Machine learning enables long time scale molecular photodynamics simulations.
Julia Westermayr1, Michael Gastegger2, Maximilian F S J Menger1,3
1Institute of Theoretical Chemistry , Faculty of Chemistry , University of Vienna , 1090 Vienna , Austria .
Chemical Science
|December 21, 2019
Summary
Machine learning accelerates simulations of photo-induced processes. This method enables accurate nanosecond-scale photodynamics, overcoming limitations of traditional quantum chemistry calculations.
Area of Science:
- Computational chemistry
- Photochemistry
- Machine learning
Background:
- Simulating photo-induced processes is crucial but computationally expensive.
- Current methods struggle with long timescales due to quantum chemistry costs.
Purpose of the Study:
- To develop a machine learning approach for efficient and accurate photodynamics simulations.

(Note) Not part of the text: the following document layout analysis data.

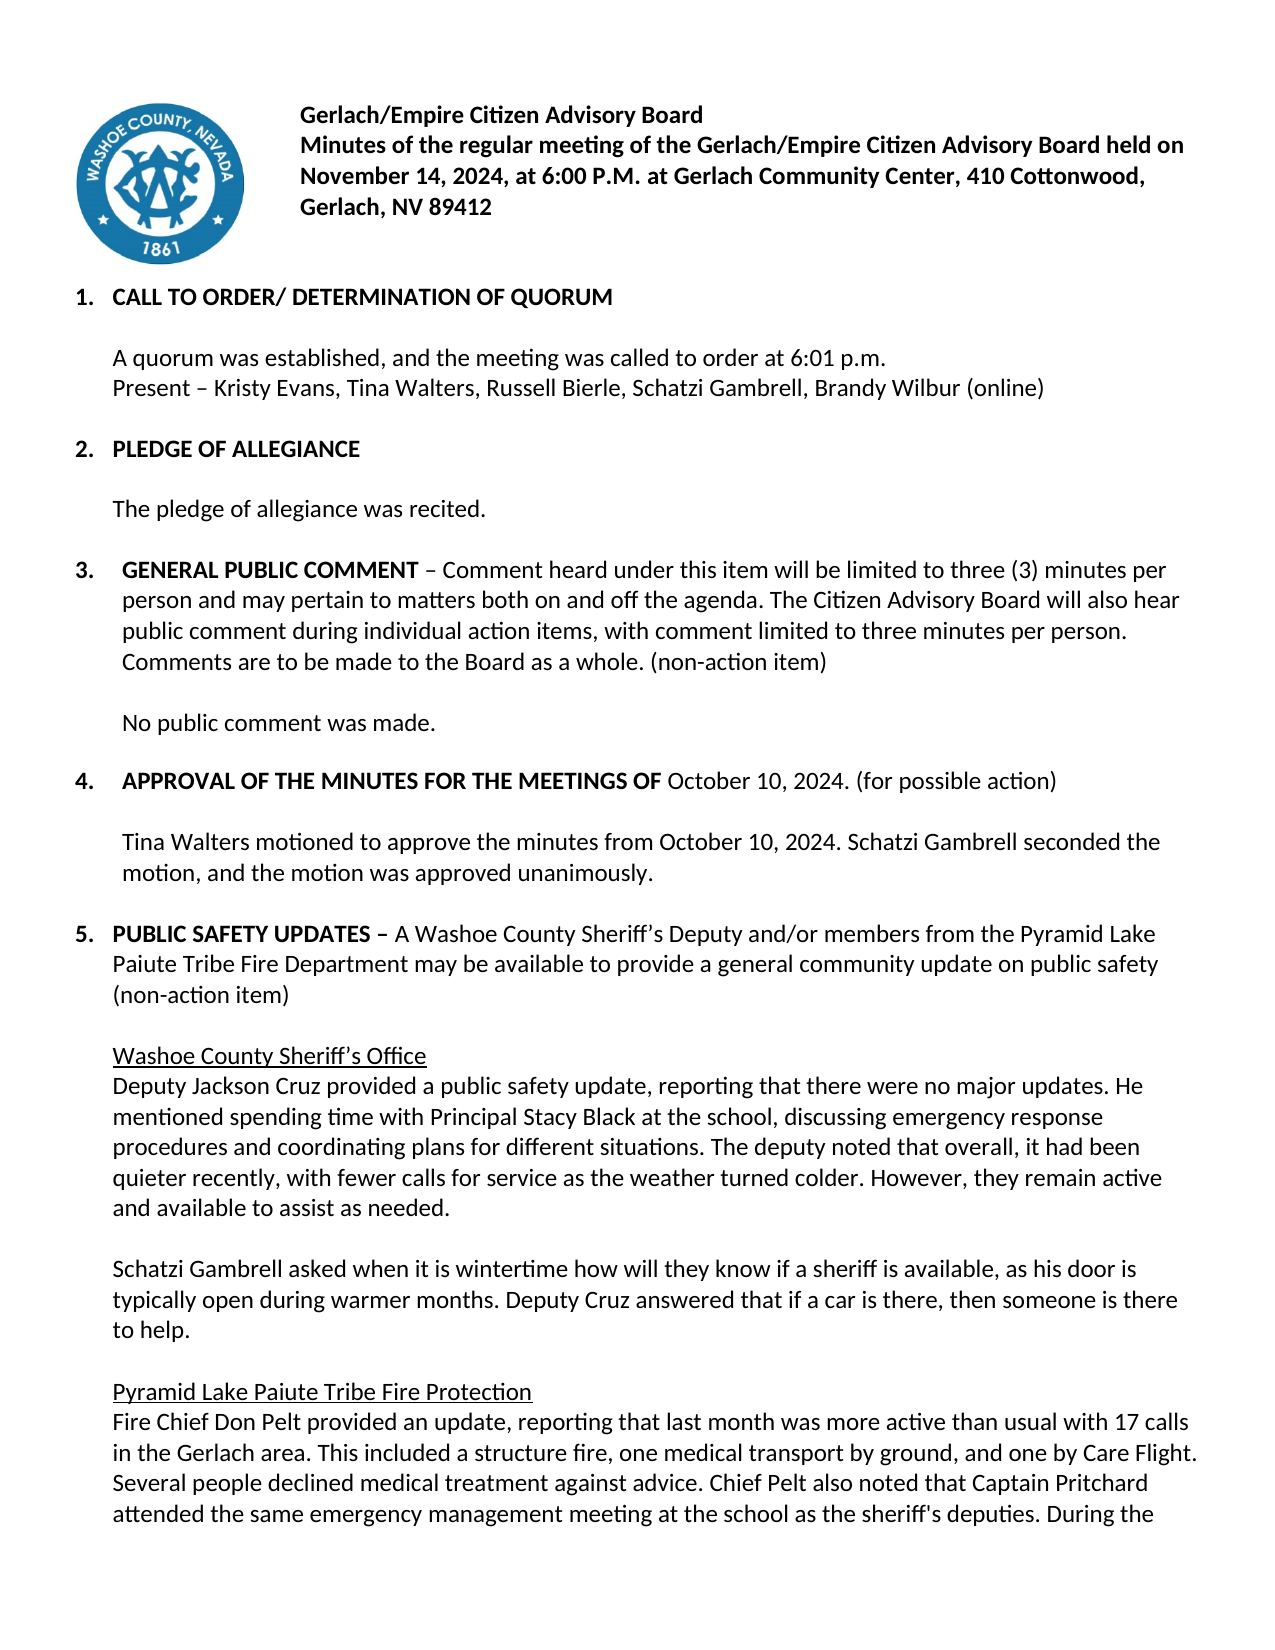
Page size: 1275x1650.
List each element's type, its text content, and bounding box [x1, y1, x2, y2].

text Gerlach/Empire Citizen Advisory Board [150, 99, 1200, 129]
list APPROVAL OF THE MINUTES FOR THE MEETINGS OF October 10, 2024. (for possible action) Tina Walters motioned to approve the minutes from October 10, 2024. Schatzi Gambrell seconded the motion, and the motion was approved unanimously. [75, 765, 1200, 887]
text November 14, 2024, at 6:00 P.M. at Gerlach Community Center, 410 Cottonwood, [225, 160, 1200, 191]
list GENERAL PUBLIC COMMENT – Comment heard under this item will be limited to three (3) minutes per person and may pertain to matters both on and off the agenda. The Citizen Advisory Board will also hear public comment during individual action items, with comment limited to three minutes per person. Comments are to be made to the Board as a whole. (non-action item) No public comment was made. [75, 554, 1200, 765]
text The pledge of allegiance was recited. [75, 493, 1200, 524]
list Present – Kristy Evans, Tina Walters, Russell Bierle, Schatzi Gambrell, Brandy Wilbur (online) [112, 372, 1200, 403]
list PLEDGE OF ALLEGIANCE [75, 433, 1200, 464]
text Minutes of the regular meeting of the Gerlach/Empire Citizen Advisory Board held on [225, 129, 1200, 160]
list CALL TO ORDER/ DETERMINATION OF QUORUM [75, 281, 1200, 311]
picture [75, 99, 245, 269]
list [75, 918, 1200, 1528]
list A quorum was established, and the meeting was called to order at 6:01 p.m. [112, 342, 1200, 372]
text Gerlach, NV 89412 [225, 191, 1200, 221]
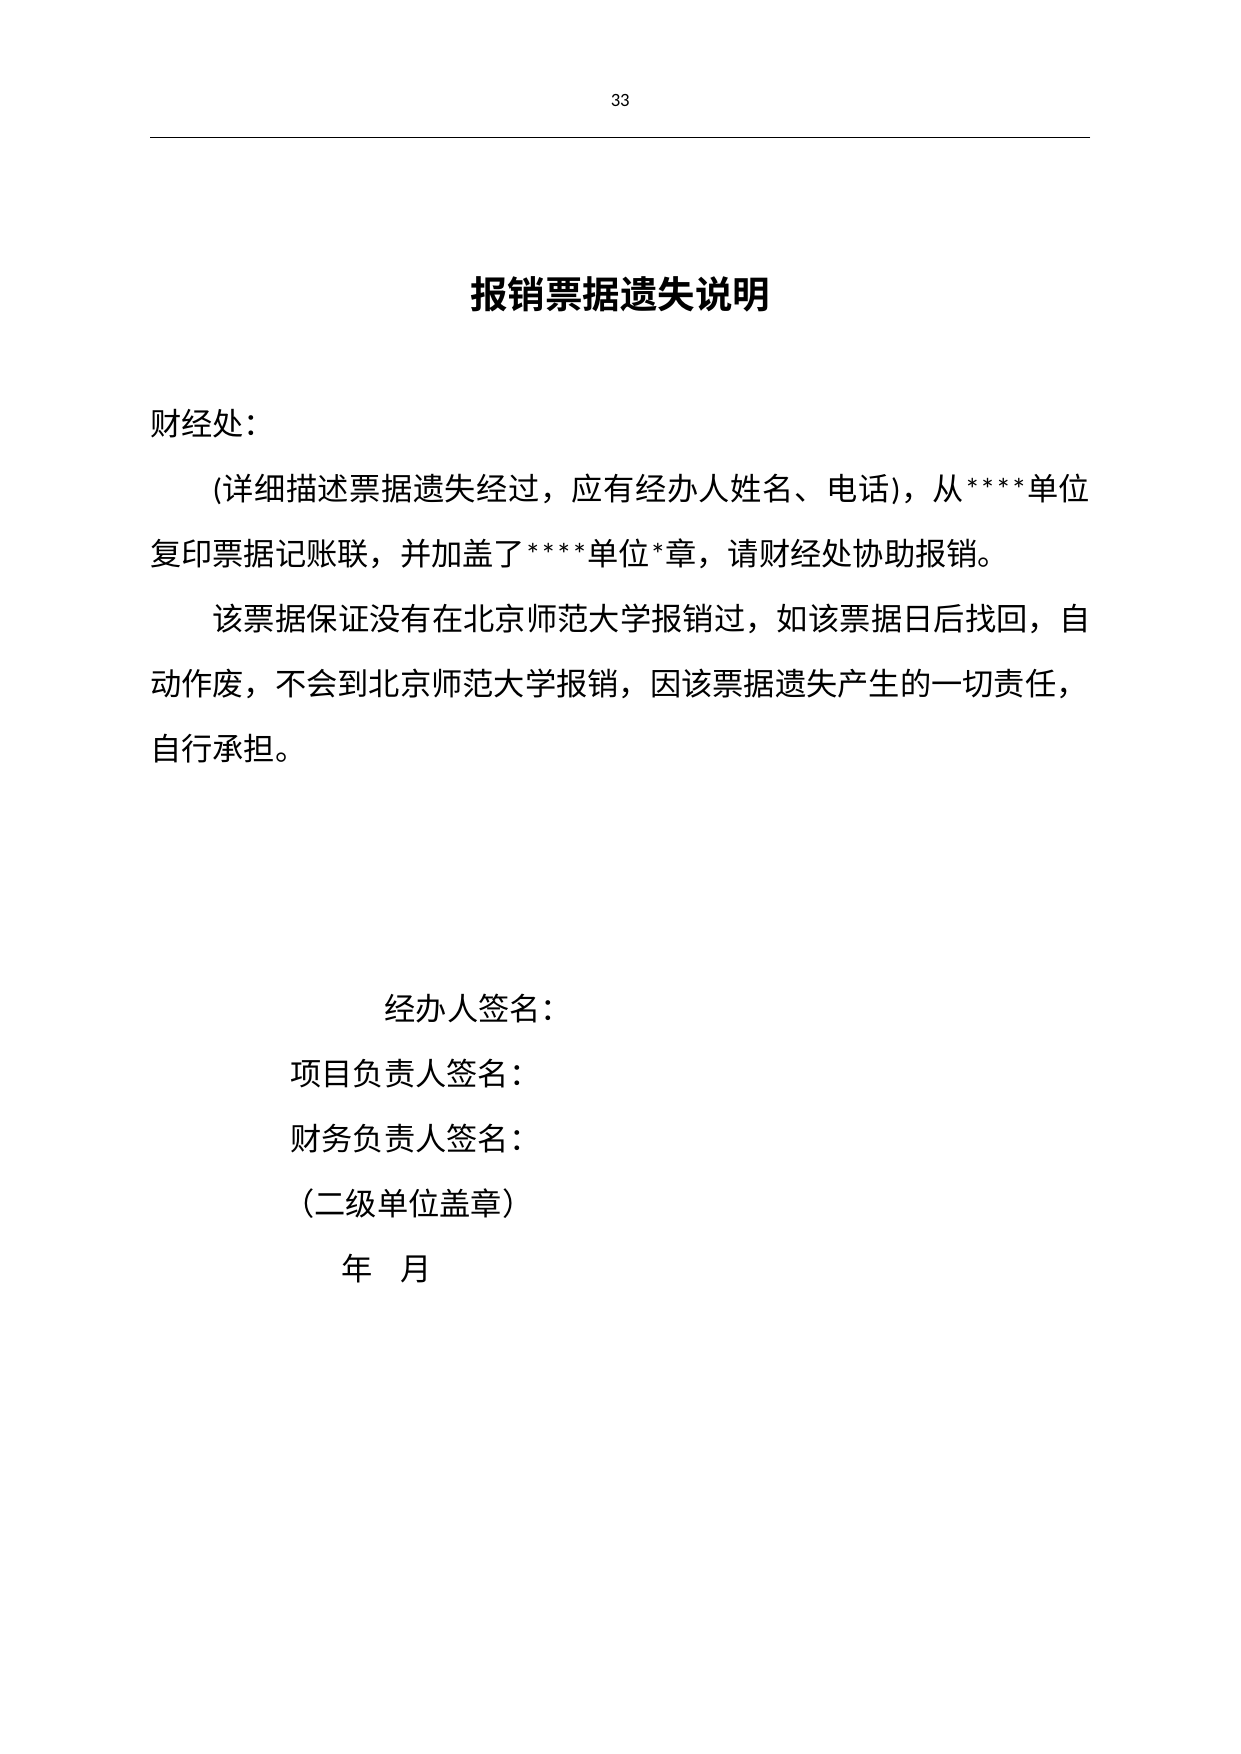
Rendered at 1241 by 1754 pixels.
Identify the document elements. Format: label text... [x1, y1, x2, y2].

text 报销票据遗失说明 [150, 259, 1090, 324]
text （二级单位盖章） [150, 1169, 1090, 1234]
text 年 月 [150, 1234, 1090, 1299]
text 财务负责人签名： [150, 1104, 1090, 1169]
text (详细描述票据遗失经过，应有经办人姓名、电话)，从****单位复印票据记账联，并加盖了****单位*章，请财经处协助报销。 [150, 454, 1090, 584]
text 项目负责人签名： [150, 1039, 1090, 1104]
text 经办人签名： [150, 974, 1090, 1039]
text 财经处： [150, 389, 1090, 454]
text 该票据保证没有在北京师范大学报销过，如该票据日后找回，自动作废，不会到北京师范大学报销，因该票据遗失产生的一切责任，自行承担。 [150, 584, 1090, 779]
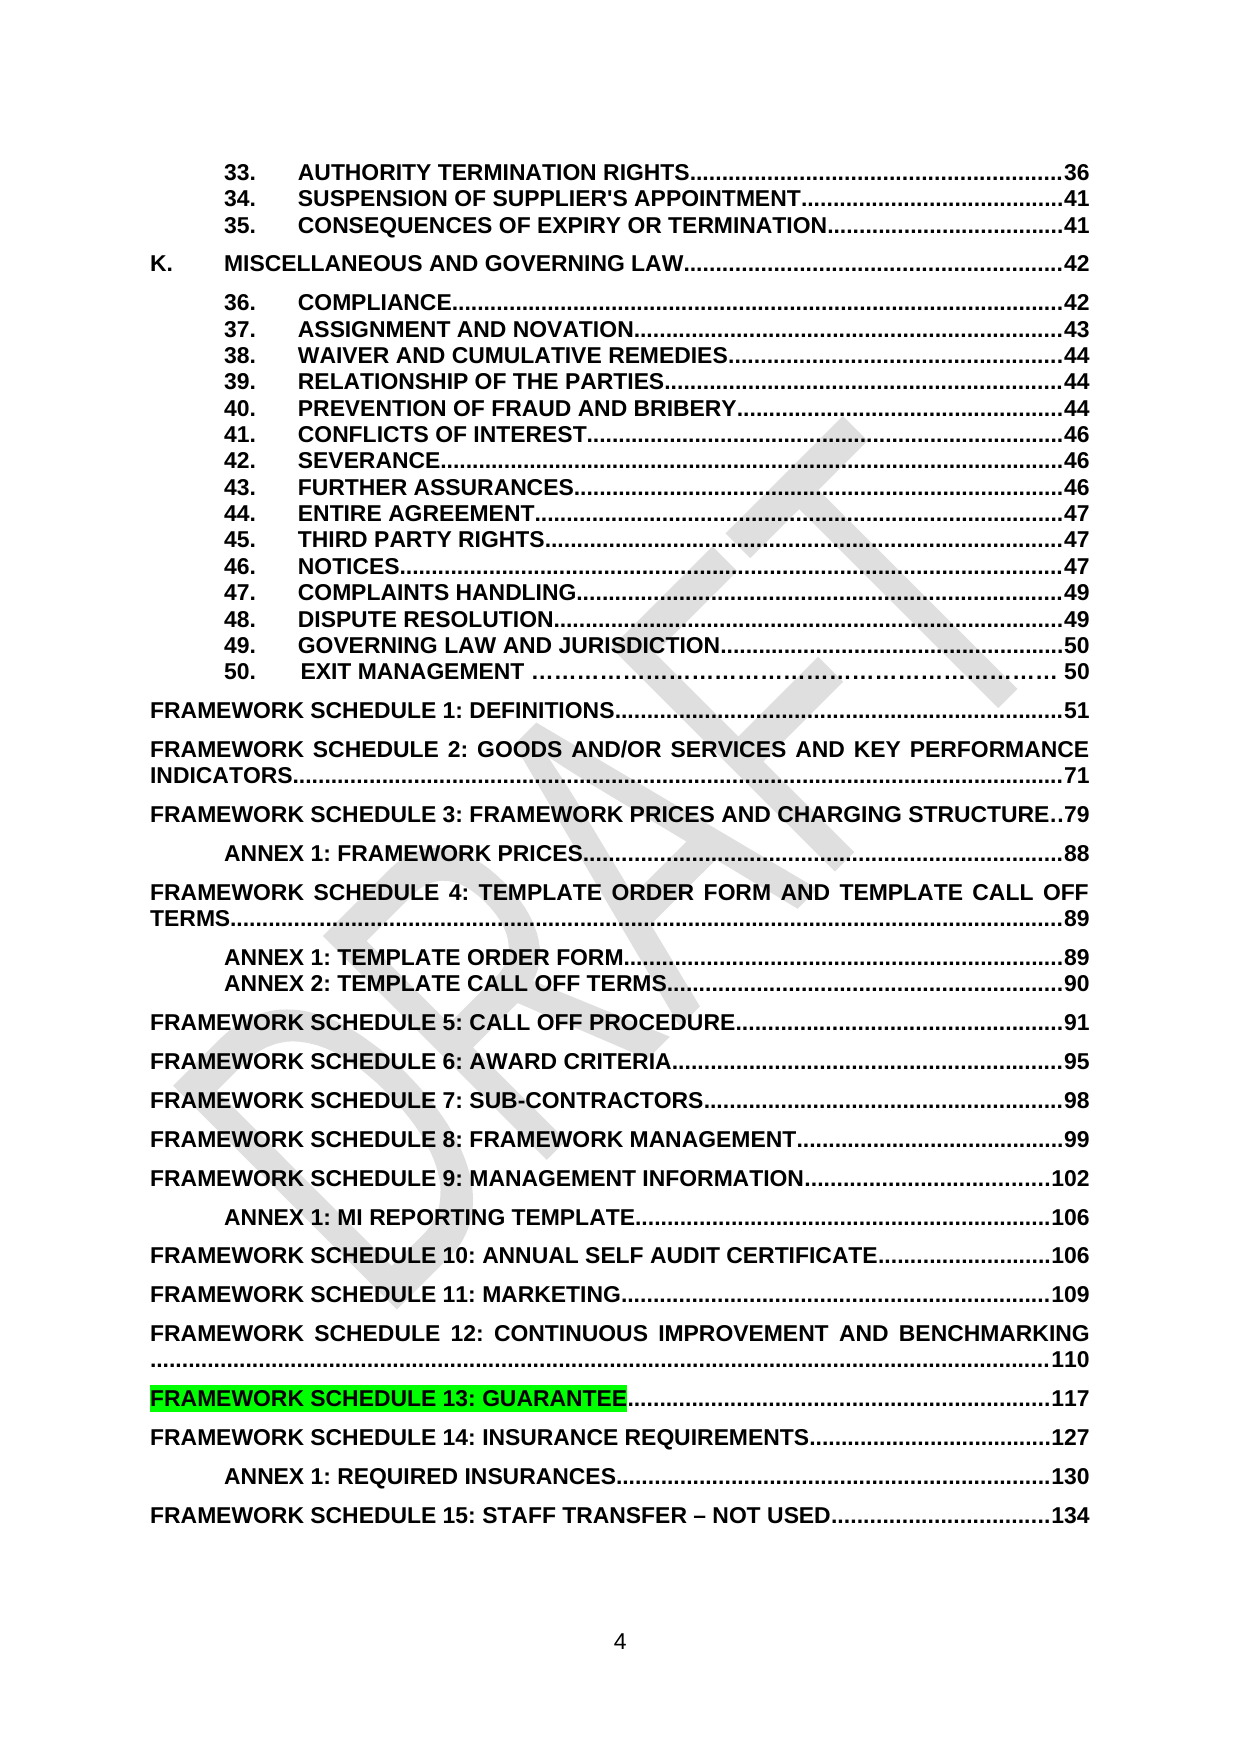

- To enable simulations on nanosecond timescales, previously inaccessible.
Main Methods:
- Utilized deep neural networks to learn the relationship between molecular geometry and electronic properties.
- Integrated machine learning models into molecular dynamics simulations.
- Replaced expensive quantum chemistry calculations with learned potentials.
Main Results:
- Achieved accurate photodynamics simulations on nanosecond timescales.
- Demonstrated superior computational efficiency compared to standard excited-state molecular dynamics.
- Validated the approach using the methylenimmonium cation example.
Conclusions:
- Machine learning offers a powerful solution to the computational bottleneck in photodynamics.
- The developed method provides a viable path for studying complex photo-induced processes over extended timescales.
- This approach significantly enhances the accessibility and efficiency of photodynamics research.